Another strategy is to strive to work only half-time.  (By which I mean only one half-time job.)  If possible, that's probably a good compromise where I get lots of extra glorious free time, but don't drain my finances much, if at all.

Zaga

  • Handlebar Stache
  • *****
  • Posts: 2168
  • Age: 39
  • Location: North of Pittsburgh, PA
    • A Wall of Hats
Re: Time to Quit?
« Reply #4 on: February 12, 2013, 08:47:03 PM »
Seeing my mother struggle to live on very little post retirement and take on odd jobs for very little pay makes me want to advise you to have a little bit more of a cushion before you pull the trigger.  I like your idea of working half time for a few years to give you a bit of that cushion while also relieving the stress of working full time faster.

travelbug

  • Bristles
  • ***
  • Posts: 261
  • Location: Australia
Re: Time to Quit?
« Reply #5 on: February 14, 2013, 03:00:11 PM »
We are convservative and for another 1-2 years "investment" working to have peace of mind for the rest of your life would keep my nose to the grindstone.
How old are you? That would also make a difference to my decision. But to have to give up pleasurable activities that are not that expensive, your dance lessons etc, would be the clincher to me.
Retirement would not be much fun if you were unable to afford the things you love. (within reason of course, a DB9 is not in my list of must haves, although it would be nice!)
Good luck.

Debbie M

  • Stubble
  • **
  • Posts: 106
Re: Time to Quit?
« Reply #6 on: February 14, 2013, 09:13:17 PM »
Thanks, Zaga.  My best wishes for your mother!

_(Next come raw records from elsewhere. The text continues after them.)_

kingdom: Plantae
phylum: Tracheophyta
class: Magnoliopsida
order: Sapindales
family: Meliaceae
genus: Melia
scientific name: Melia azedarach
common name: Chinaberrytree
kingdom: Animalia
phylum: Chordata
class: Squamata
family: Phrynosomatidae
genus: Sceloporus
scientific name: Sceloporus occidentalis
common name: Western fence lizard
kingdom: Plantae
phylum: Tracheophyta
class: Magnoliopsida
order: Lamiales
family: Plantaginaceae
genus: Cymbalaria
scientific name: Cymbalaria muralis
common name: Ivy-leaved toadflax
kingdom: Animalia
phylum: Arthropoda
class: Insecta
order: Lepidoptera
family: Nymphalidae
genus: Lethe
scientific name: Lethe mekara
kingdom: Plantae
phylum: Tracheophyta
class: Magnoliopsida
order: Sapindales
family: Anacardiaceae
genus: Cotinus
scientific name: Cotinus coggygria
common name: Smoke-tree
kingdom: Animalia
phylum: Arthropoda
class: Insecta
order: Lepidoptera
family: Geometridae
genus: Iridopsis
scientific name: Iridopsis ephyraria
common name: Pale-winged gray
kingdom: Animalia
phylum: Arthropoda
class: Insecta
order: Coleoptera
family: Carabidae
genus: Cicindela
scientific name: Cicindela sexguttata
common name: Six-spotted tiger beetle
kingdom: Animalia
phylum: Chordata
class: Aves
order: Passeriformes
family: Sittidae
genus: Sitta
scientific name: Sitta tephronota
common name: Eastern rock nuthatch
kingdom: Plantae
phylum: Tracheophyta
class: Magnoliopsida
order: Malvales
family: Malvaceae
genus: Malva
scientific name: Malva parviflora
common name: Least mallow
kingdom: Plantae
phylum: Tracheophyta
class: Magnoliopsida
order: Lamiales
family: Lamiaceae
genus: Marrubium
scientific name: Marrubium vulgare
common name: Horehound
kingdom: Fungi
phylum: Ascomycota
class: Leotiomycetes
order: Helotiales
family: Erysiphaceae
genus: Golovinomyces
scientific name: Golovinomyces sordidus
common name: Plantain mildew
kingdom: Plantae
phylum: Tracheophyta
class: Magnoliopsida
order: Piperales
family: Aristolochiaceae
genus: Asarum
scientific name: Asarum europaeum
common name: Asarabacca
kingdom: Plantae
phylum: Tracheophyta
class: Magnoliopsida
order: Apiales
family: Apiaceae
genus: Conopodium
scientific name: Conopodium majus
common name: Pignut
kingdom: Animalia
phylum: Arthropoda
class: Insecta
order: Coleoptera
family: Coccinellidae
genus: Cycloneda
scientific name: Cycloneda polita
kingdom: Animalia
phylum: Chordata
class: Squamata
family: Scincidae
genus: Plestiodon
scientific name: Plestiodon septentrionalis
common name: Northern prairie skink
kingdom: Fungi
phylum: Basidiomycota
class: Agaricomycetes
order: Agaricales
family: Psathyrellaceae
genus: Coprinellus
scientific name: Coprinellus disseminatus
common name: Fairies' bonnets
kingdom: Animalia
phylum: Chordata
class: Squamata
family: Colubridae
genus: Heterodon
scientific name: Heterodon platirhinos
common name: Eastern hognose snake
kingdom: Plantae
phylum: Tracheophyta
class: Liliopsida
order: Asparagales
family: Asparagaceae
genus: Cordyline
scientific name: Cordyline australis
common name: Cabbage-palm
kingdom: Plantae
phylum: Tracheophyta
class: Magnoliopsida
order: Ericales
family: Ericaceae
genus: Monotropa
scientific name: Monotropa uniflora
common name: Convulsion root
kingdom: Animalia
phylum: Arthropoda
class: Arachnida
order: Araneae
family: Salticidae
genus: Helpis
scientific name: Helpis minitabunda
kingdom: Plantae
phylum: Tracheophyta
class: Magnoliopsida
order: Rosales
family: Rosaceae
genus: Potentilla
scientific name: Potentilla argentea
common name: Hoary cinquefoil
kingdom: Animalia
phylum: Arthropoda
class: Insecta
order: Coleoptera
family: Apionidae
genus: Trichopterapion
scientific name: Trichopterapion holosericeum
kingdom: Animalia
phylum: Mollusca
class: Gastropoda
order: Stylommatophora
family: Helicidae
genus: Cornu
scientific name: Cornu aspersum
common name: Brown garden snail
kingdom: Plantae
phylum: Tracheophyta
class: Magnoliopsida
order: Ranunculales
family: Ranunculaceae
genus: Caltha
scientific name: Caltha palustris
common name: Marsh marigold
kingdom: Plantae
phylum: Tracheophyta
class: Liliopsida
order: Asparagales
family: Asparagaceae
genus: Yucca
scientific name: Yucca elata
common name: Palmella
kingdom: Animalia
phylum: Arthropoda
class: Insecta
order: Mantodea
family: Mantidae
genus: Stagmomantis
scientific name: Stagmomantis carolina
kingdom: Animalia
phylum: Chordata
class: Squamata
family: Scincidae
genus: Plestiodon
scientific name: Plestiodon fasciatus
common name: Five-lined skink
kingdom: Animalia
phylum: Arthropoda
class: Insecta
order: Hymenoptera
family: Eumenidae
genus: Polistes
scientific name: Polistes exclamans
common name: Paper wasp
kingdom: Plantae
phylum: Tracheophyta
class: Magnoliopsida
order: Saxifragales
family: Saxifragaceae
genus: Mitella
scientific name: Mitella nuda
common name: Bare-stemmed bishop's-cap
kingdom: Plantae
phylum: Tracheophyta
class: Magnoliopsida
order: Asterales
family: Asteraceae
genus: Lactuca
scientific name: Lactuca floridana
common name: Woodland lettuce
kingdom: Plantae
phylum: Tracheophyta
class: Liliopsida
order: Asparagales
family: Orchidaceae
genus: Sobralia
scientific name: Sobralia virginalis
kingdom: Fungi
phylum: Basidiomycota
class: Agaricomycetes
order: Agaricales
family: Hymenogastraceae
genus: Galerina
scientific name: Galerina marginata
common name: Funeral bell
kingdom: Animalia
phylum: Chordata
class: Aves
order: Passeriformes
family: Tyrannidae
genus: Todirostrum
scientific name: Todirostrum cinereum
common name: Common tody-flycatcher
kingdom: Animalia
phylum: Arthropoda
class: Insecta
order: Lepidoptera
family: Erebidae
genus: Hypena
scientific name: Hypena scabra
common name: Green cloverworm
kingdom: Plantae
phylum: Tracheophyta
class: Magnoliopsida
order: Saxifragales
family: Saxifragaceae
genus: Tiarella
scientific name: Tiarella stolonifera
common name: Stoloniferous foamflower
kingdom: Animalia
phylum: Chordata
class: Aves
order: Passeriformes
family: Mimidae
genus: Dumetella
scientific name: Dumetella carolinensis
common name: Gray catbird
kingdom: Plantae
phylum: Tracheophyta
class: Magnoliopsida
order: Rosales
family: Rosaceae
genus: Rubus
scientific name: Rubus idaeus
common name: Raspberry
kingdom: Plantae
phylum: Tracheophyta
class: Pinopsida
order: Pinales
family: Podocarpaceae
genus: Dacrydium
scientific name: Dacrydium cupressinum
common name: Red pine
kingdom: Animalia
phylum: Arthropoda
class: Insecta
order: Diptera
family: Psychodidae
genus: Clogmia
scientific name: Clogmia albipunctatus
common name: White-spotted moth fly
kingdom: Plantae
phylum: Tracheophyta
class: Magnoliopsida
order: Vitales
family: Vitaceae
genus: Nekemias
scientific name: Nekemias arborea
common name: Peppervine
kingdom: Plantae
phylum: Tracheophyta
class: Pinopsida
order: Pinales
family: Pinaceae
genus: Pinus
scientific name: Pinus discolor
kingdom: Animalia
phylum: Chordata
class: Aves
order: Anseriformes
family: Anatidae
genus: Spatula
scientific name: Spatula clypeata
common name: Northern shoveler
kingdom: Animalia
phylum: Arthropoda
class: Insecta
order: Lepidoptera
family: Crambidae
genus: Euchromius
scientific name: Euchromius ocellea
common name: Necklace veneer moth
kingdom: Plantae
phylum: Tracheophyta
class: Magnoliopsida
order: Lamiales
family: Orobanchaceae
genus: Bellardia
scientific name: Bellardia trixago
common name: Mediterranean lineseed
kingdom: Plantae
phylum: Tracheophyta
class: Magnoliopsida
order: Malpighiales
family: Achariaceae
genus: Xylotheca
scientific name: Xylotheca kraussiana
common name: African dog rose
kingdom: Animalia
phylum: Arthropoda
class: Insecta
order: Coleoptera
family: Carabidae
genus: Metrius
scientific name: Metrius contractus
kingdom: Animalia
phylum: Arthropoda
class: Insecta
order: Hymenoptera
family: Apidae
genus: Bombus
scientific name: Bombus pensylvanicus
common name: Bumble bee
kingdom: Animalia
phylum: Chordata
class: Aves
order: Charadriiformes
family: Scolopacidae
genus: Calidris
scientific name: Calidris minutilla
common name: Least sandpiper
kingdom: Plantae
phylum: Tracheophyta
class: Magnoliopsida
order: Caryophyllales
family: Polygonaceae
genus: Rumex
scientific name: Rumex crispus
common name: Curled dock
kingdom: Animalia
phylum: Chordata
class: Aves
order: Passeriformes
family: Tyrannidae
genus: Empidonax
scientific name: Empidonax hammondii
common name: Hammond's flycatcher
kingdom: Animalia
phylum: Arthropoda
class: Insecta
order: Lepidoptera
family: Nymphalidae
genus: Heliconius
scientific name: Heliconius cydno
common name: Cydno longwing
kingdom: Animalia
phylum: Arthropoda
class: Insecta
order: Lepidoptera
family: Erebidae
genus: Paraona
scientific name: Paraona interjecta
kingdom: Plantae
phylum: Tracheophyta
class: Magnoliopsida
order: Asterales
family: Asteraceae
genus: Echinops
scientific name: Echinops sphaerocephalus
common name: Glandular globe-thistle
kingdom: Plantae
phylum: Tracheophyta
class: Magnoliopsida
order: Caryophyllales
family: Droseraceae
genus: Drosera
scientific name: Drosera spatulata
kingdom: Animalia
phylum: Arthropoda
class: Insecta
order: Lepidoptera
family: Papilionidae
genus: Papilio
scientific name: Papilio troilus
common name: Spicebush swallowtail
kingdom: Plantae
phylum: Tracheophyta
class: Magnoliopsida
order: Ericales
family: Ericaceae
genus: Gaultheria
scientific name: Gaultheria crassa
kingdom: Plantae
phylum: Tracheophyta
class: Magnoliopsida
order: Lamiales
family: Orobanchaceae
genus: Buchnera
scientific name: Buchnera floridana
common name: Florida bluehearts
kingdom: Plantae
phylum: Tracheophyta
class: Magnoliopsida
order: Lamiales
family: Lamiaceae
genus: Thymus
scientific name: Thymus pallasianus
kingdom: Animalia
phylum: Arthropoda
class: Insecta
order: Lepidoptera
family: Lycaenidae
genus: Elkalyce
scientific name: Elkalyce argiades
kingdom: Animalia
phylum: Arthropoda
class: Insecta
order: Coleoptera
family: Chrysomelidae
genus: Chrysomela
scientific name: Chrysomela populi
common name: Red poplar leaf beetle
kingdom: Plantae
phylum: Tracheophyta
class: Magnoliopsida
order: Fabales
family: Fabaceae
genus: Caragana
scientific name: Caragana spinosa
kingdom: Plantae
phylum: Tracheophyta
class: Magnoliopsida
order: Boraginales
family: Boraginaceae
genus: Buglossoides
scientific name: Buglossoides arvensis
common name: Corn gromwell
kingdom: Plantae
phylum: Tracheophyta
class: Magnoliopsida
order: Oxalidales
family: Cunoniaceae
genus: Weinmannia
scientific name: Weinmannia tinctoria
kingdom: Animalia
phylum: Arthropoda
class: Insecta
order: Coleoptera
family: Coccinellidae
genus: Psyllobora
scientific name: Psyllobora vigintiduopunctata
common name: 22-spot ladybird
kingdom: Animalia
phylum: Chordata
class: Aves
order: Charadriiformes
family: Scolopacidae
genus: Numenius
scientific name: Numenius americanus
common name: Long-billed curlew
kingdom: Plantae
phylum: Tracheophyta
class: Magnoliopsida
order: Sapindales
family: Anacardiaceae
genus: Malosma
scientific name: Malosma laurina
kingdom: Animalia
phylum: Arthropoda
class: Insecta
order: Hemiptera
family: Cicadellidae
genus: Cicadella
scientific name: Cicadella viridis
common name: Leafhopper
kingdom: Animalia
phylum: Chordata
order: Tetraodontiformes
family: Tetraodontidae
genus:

travelbug, I'm 50 - not young, not old.  I don't "have" to give up dance lessons, I just happen to be doing so.  (I've been taking lessons for decades, always bringing the latest boyfriend.  The current boyfriend has learned all he wants to.  Plus the club just switched to an even smaller dance hall for Saturday dances, and switched to every other Saturday instead of every Saturday, so it's just a good time to quit.)  Still, point taken.

travelbug

  • Bristles
  • ***
  • Posts: 261
  • Location: Australia
Re: Time to Quit?
« Reply #7 on: February 15, 2013, 07:30:06 PM »
Oh, sorry. I didn't mean to be rude, I just mis-read the context perhaps.
If you are 50, perhaps just go for it. Life is short and worth living on your own terms.
How exciting for you though, all the best with your decision.

Debbie M

  • Stubble
  • **
  • Posts: 106
Re: Time to Quit?
« Reply #8 on: February 15, 2013, 08:09:46 PM »
No worries, travelbug.  It's wasn't at all clear in my post why I was cutting the dance expenses.  And fifty is old for a working mustachian, but I could easily have 30 or more years ahead of me, so it makes sense to have a cushion.

I'm going to aim for half-time and a cushion, but not freak out if I can't find acceptable work.